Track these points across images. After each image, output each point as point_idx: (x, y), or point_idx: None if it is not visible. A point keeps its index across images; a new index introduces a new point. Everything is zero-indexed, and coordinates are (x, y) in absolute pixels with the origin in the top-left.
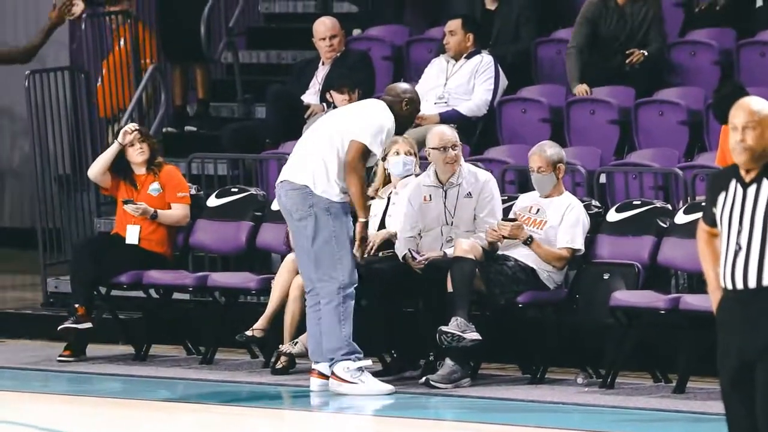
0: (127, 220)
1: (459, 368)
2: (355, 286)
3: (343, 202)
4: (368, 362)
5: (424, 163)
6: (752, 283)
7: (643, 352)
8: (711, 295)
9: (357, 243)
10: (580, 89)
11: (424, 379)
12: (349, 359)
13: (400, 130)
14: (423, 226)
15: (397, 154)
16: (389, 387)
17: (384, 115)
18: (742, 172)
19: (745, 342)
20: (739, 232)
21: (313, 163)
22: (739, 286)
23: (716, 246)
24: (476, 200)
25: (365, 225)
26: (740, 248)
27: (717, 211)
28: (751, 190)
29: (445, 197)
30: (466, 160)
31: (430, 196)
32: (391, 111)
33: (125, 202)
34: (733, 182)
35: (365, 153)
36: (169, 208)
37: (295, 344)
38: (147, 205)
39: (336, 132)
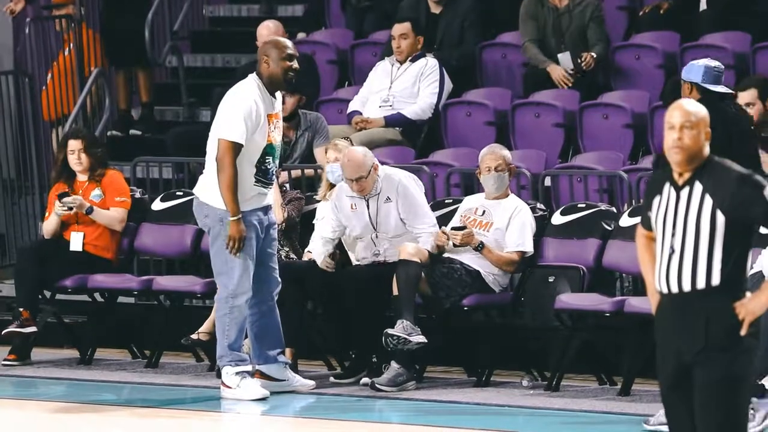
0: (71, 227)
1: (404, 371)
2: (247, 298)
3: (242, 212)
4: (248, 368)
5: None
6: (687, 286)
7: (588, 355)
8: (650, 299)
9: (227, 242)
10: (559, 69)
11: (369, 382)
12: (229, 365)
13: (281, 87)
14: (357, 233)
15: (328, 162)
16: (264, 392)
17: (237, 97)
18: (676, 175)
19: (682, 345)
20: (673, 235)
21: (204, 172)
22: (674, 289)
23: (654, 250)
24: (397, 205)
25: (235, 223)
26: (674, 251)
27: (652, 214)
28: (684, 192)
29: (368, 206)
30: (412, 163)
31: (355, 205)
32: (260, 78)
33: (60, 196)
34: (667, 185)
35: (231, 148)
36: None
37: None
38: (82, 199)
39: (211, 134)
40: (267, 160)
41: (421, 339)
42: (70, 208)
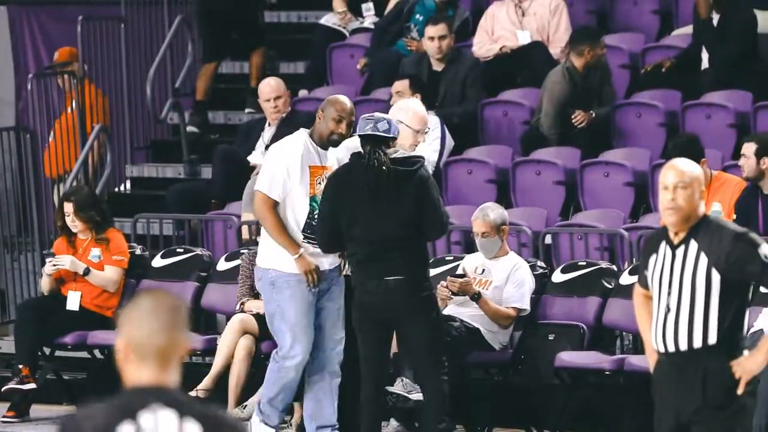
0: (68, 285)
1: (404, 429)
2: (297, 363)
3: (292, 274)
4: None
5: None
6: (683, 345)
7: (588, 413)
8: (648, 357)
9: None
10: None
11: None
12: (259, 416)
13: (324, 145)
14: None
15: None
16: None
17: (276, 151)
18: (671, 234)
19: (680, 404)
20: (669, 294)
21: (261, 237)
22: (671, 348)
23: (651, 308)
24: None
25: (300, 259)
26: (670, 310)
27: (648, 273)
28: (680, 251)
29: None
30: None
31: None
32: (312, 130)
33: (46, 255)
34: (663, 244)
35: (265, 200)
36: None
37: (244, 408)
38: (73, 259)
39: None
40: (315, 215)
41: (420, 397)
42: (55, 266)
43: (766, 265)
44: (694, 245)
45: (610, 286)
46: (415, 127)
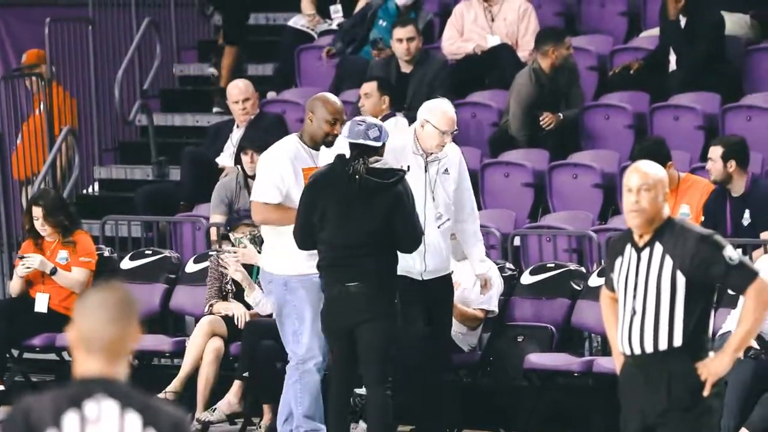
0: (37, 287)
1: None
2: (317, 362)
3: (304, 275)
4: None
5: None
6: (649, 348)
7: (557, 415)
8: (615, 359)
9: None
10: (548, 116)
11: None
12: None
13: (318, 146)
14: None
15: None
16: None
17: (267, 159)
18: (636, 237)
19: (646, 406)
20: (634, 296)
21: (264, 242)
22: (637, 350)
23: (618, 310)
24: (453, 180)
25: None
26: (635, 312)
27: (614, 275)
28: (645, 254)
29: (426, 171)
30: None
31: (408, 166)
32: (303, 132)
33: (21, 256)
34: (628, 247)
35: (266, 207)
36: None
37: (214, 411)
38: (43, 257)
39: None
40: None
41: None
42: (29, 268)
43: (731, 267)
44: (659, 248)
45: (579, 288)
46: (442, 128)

* * * *

Reproduce the material above in full and without alteration, but skip all pictures.

Track these points across images. After each image, output each point as point_idx: (x, y), or point_idx: None if it is not visible. A point keeps its index across images; a new index introduces a new point. Everything is zero-indexed, and coordinates are (x, y) in absolute pixels with the origin in the top-left.
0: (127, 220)
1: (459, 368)
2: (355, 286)
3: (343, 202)
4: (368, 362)
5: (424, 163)
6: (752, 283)
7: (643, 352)
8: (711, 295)
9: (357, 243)
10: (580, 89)
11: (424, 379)
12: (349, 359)
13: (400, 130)
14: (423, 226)
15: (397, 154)
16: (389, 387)
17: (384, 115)
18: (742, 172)
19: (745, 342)
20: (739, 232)
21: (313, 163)
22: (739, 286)
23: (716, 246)
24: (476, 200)
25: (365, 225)
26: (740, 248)
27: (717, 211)
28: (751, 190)
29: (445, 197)
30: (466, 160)
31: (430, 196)
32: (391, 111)
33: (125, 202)
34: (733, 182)
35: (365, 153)
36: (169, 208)
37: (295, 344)
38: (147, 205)
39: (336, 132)
0: (71, 227)
1: (404, 371)
2: (247, 298)
3: (242, 212)
4: (248, 368)
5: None
6: (687, 286)
7: (588, 355)
8: (650, 299)
9: (227, 242)
10: (559, 69)
11: (369, 382)
12: (229, 365)
13: (281, 87)
14: (357, 233)
15: (328, 162)
16: (264, 392)
17: (237, 97)
18: (676, 175)
19: (682, 345)
20: (673, 235)
21: (204, 172)
22: (674, 289)
23: (654, 250)
24: (397, 205)
25: (235, 223)
26: (674, 251)
27: (652, 214)
28: (684, 192)
29: (368, 206)
30: (412, 163)
31: (355, 205)
32: (260, 78)
33: (60, 196)
34: (667, 185)
35: (231, 148)
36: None
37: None
38: (82, 199)
39: (211, 134)
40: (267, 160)
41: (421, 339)
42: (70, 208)
0: (68, 285)
1: (404, 429)
2: (297, 363)
3: (292, 274)
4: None
5: None
6: (683, 345)
7: (588, 413)
8: (648, 357)
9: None
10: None
11: None
12: (259, 416)
13: (324, 145)
14: None
15: None
16: None
17: (276, 151)
18: (671, 234)
19: (680, 404)
20: (669, 294)
21: (261, 237)
22: (671, 348)
23: (651, 308)
24: None
25: (300, 259)
26: (670, 310)
27: (648, 273)
28: (680, 251)
29: None
30: None
31: None
32: (312, 130)
33: (46, 255)
34: (663, 244)
35: (265, 200)
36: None
37: (244, 408)
38: (73, 259)
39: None
40: (315, 215)
41: (420, 397)
42: (55, 266)
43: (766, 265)
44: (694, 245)
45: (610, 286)
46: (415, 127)
0: (37, 287)
1: None
2: (317, 362)
3: (304, 275)
4: None
5: None
6: (649, 348)
7: (557, 415)
8: (615, 359)
9: None
10: (548, 116)
11: None
12: None
13: (318, 146)
14: None
15: None
16: None
17: (267, 159)
18: (636, 237)
19: (646, 406)
20: (634, 296)
21: (264, 242)
22: (637, 350)
23: (618, 310)
24: (453, 180)
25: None
26: (635, 312)
27: (614, 275)
28: (645, 254)
29: (426, 171)
30: None
31: (408, 166)
32: (303, 132)
33: (21, 256)
34: (628, 247)
35: (266, 207)
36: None
37: (214, 411)
38: (43, 257)
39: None
40: None
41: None
42: (29, 268)
43: (731, 267)
44: (659, 248)
45: (579, 288)
46: (442, 128)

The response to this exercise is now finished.